Remake, Remix, Rip-off: Wie türkische Regisseure das Kino kopierten
Wie viele mögliche Geschichten gibt es für einen Film? Vielleicht 33 oder 34, sagt der Regisseur Memduh Ün. Danach fängt das Kopieren und Neu-Arrangieren von Bestehendem an. Die Dokumentation „Remake, Remix, Rip-off – Kopierkultur und das türkische Pop-Kino“ von Cem Kaya ist derzeit im ZDF zu sehen. Sie zeigt auf unterhaltsame Weise eine bislang wenig beachtete Remixkultur, wie sie im türkischen Kino der 60er und 70er Jahre entstanden war.

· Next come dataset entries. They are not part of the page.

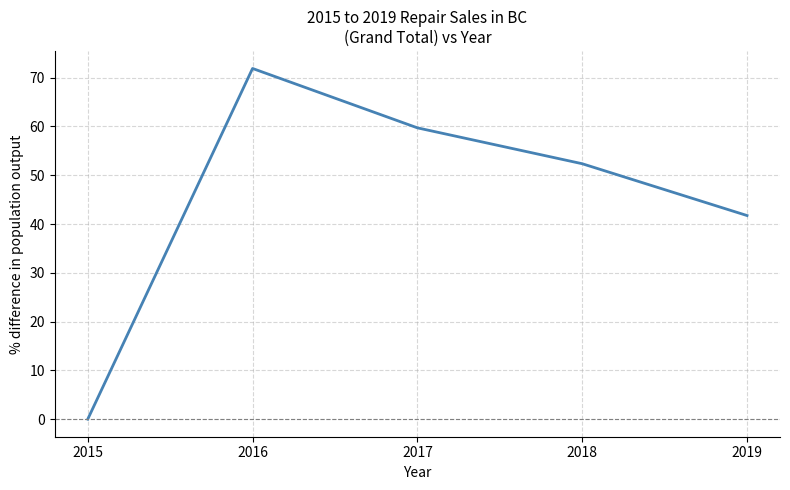

The value at 2017 is 96.1. True or false?

False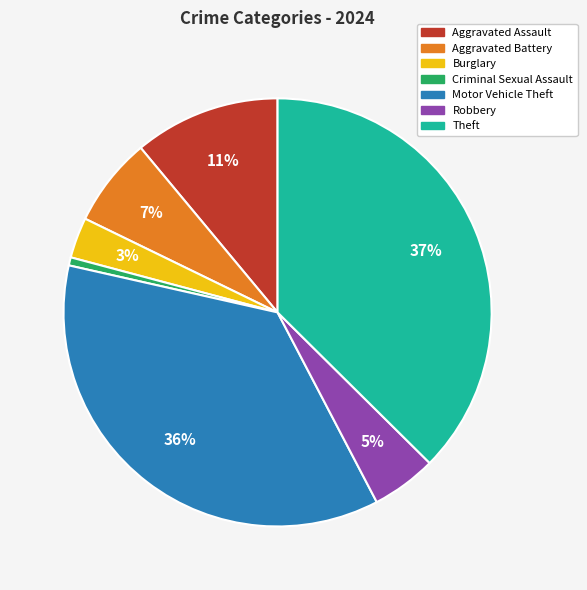

To the nearest percent, what is the difference between the Aggravated Assault and Motor Vehicle Theft slice percentages?

25%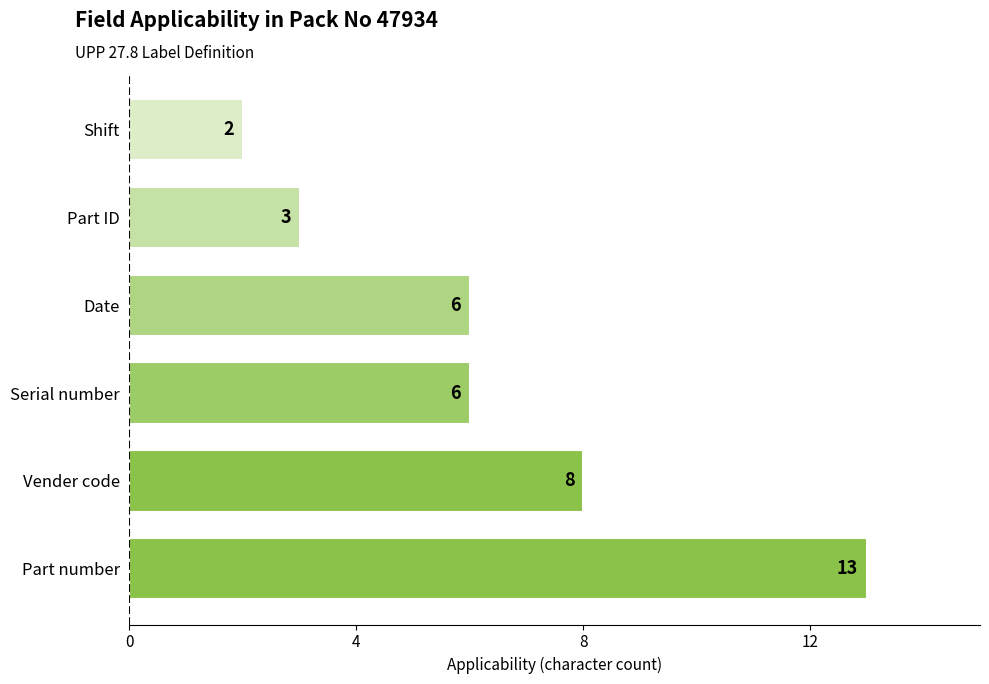

How many data points does each series have?

6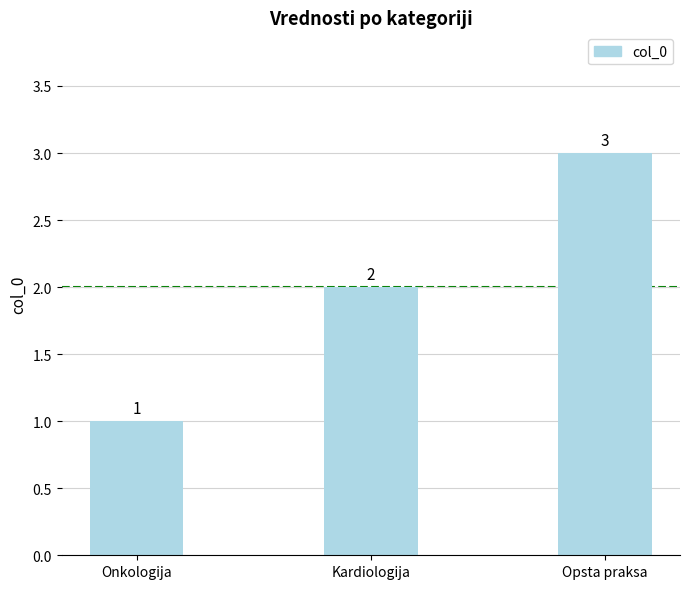

The chart shows a value of 3 at Kardiologija. True or false?

False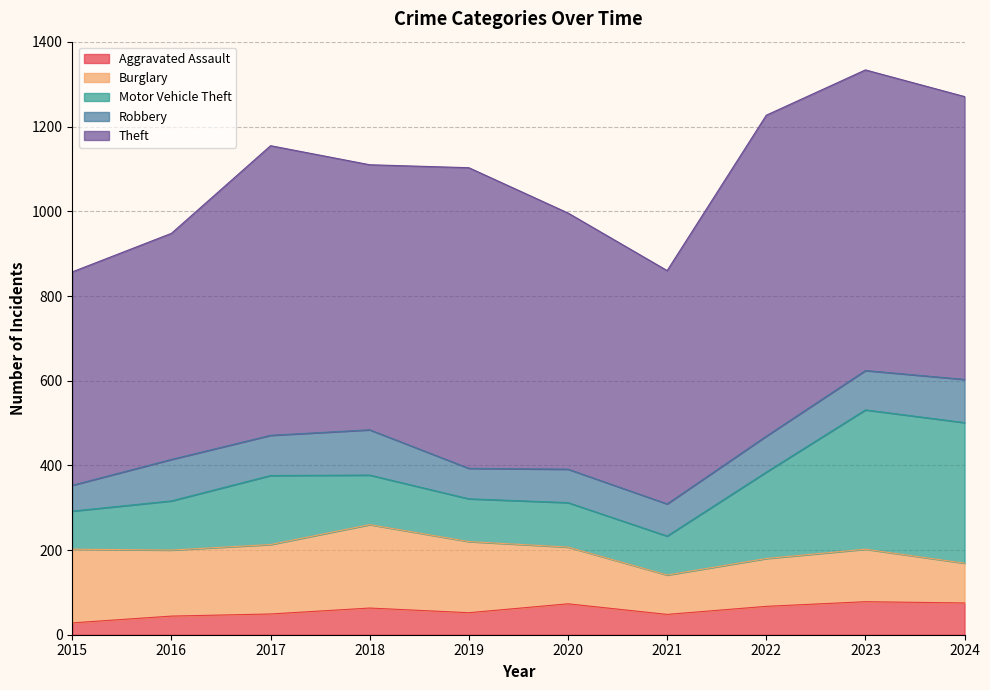

At which category does the chart reach its minimum across all series?

2015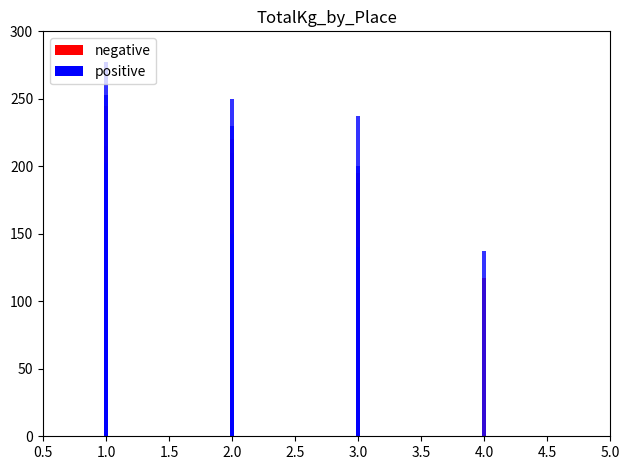

List the series in order of their peak value, lowest first.

negative, positive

Yeşilçam, das Hollywood der Türkei, stand für eine Filmindustrie, die nach dem Baukasten- und Fließbandprinzip arbeitete. Viele der beteiligten Regisseure und Schauspieler haben an einigen hundert Produktionen mitgewirkt. Urheberrechte waren kaum entwickelt und wurden wenig beachtet. Nicht nur bekannte Helden wie Rocky, Mr. Spock und Flash Gordon tauchten in den Filmen auf. Die Regisseure adaptierten aktuelle Filme aus ganz Europa und den USA für den Massengeschmack des türkischen Publikums.
Erfinderische Regisseure, Niedergang in den 1980ern
Auch der Mangel an filmischem Equipment machte erfinderisch: Szenen mit Special Effects etwa kopierte der Regisseur Çetin İnanç heimlich aus Star Wars und anderen Produktionen, Schwarz-Weiß-Positive färbte er in der Entwicklungslösung, um dem Verleih die versprochenen Farbfilme zu liefern („Das ist Monocolor. Direkt aus Japan.“). Superman konnte in der türkischen Variante zwar nicht fliegen, trug dafür aber einen zusätzlichen Batman-Gürtel.
Mit dem Aufstieg des Fernsehens und der gesellschaftlichen Transformation nach dem Militärputsch 1980 verlor Yeşilçam an Bedeutung, viele Regisseure wandten sich Melodramen und Sexfilmen zu, die von der Regierung und Zensurbehören noch toleriert wurden. Die Dokumentation berichtet in ihrem ernsteren Teil auch von diesem Niedergang – bis hin zum Abriss des historischen Istanbuler Emek-Kinos im Jahr 2013, noch bevor dort die Gezi-Proteste aufflammten. Dort soll nun ein Einkaufszentrum mit Multiplex entstehen.